Beware… you need a solid power supply voltage. Clamp diodes, whether internal or external, rely on a relatively steady power supply voltage to limit the stress. If the offending fault pulse can dump enough current into the power supply rail, raising (or lowering, on V-) the power supply, it can over-stress the supply voltage terminal, figure 2. A typical positive linear regulator cannot sink current and can’t be relied upon to hold a steady voltage. Larger supply bypass capacitors can help absorb a large pulse of fault current. Sustained fault current may require a zener clamp on the power supply. Use a zener just above the maximum power supply voltage so that it only conducts during a fault. Note that on ± supplies you would need equivalent protection on the negative side.

These measures still may lead to voltages beyond the rated max values, but here’s the point:  Absolute max ratings are generally very safe; damage at these voltages or current is extremely unlikely. There is generally a significant margin beyond these ratings where damage is still quite unlikely (but no promises). It’s much easier to clamp to a couple volts beyond these ratings and you are still likely to achieve high survival rate. In many cases, the goal is to dramatically improve survival rate without great expense or performance compromises.

It’s not possible to recommend a one-size-fits-all solution or assure that a particular protection scheme will meet your needs. Application details vary widely. Amplifiers differ in their sensitivity and the needed level of protection differs dramatically. It may require some creativity and may need to become your own best expert. Sacrifice some amplifiers with some torture testing, if necessary. As always, you are also welcome to ask advice on our E2E forums.

Surely some of you have valuable tricks to share. Help us all by adding your suggestions in your comments below. Also, check out some related links below.

Thanks for reading,

Bruce        thesignal@list.ti.com

          Index to all The Signal blogs.

Many of our instrumentation amplifiers have internal protection to ±40V even with no power supply voltage. For example, check out INA826.

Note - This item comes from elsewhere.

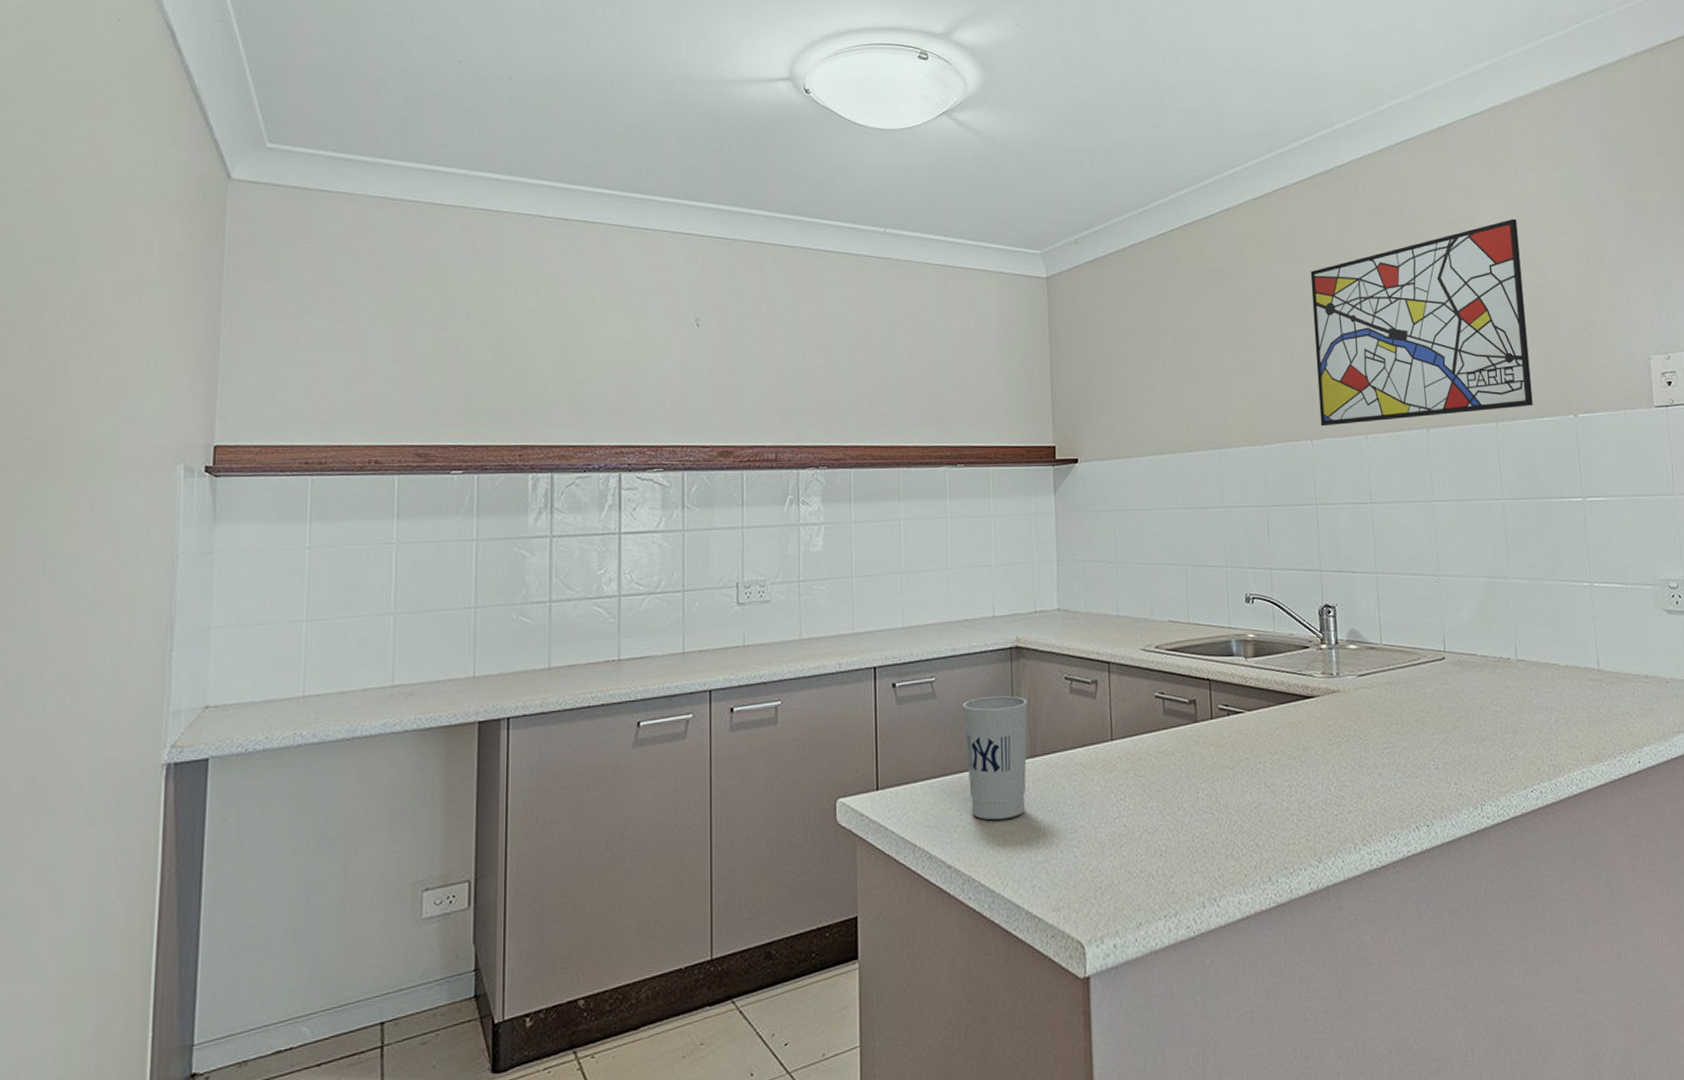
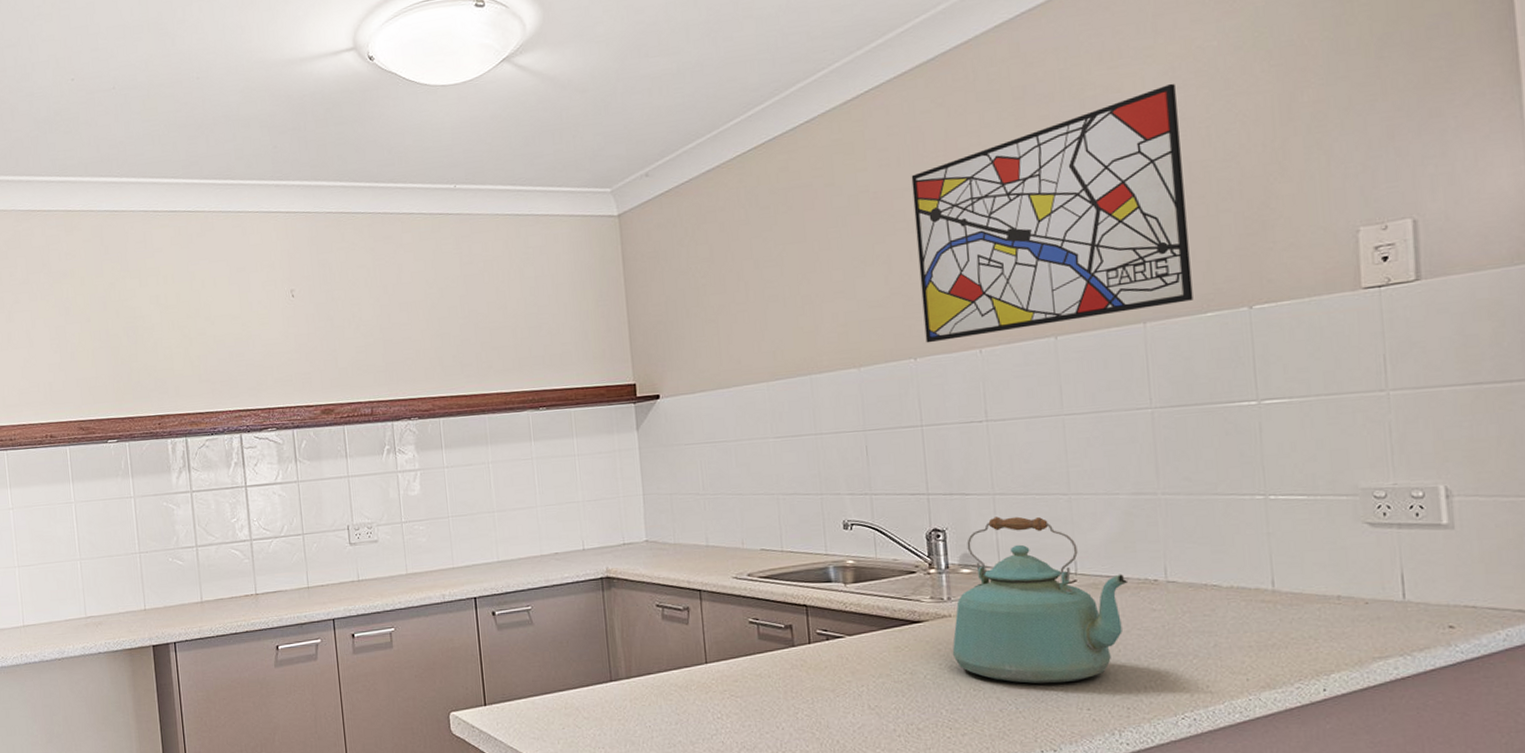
cup: present [963,696,1028,820] -> none [558,622,624,734]
kettle: none [1340,595,1487,759] -> present [952,516,1129,684]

TI makes very robust protection devices that are primarily intended for ESD protection of digital interfaces on computer and consumer equipment.

         Example: TPD1E10B06          Protection Device Selector

These are fast-acting clamps that connect to ground and are selected to turn on a specified voltage, like a zener diode. For precision analog inputs the issue is, again, relatively high leakage currents (100nA range). Still, they may very useful in some applications.

Anonymous
  • David-- Very interesting comments. POTS (plain old telephone service) lines must rank among the most challenging EOS situations regularly dealt with in the industry. Your solution sounds great as you are unlikely to find an LDO that would meet the requirement for sinking impulses of this magnitude. Good job! --  Bruce

  • Bruce, this is an interesting article. My company designs telecommunication test gear, and some models connect to POTS lines where voltage transient protection for op amp "line drivers" can be a problem. Invariably we use R-D (resistor-diode) protection where the backdrive current is often shunted to either system ground or to the local op amp power supply. The supply may normally output 25-50mA but to handle a current backdrive of 6A? I resorted to rolling my own regulator using a fast, precision op amp with a discrete push-pull output stage. The asymmetric output stage was designed to source up to 100mA continuously while the current sink capability was 7A peak. Due to AC coupling of the op amps to the line that we are protecting, the current pulse would die out in 25mS-45mS, but during the pulse event we were able to keep the 5V rail from moving more than 20mV so none of the other devices using this distributed rail ever get close to an overvoltage situation. I biased the output sink transistor so that it would idle under 1mA (Class A-B) so that the supply would remain relatively efficient but would respond cleanly and quickly when called upon to switch from source to sink and back to source.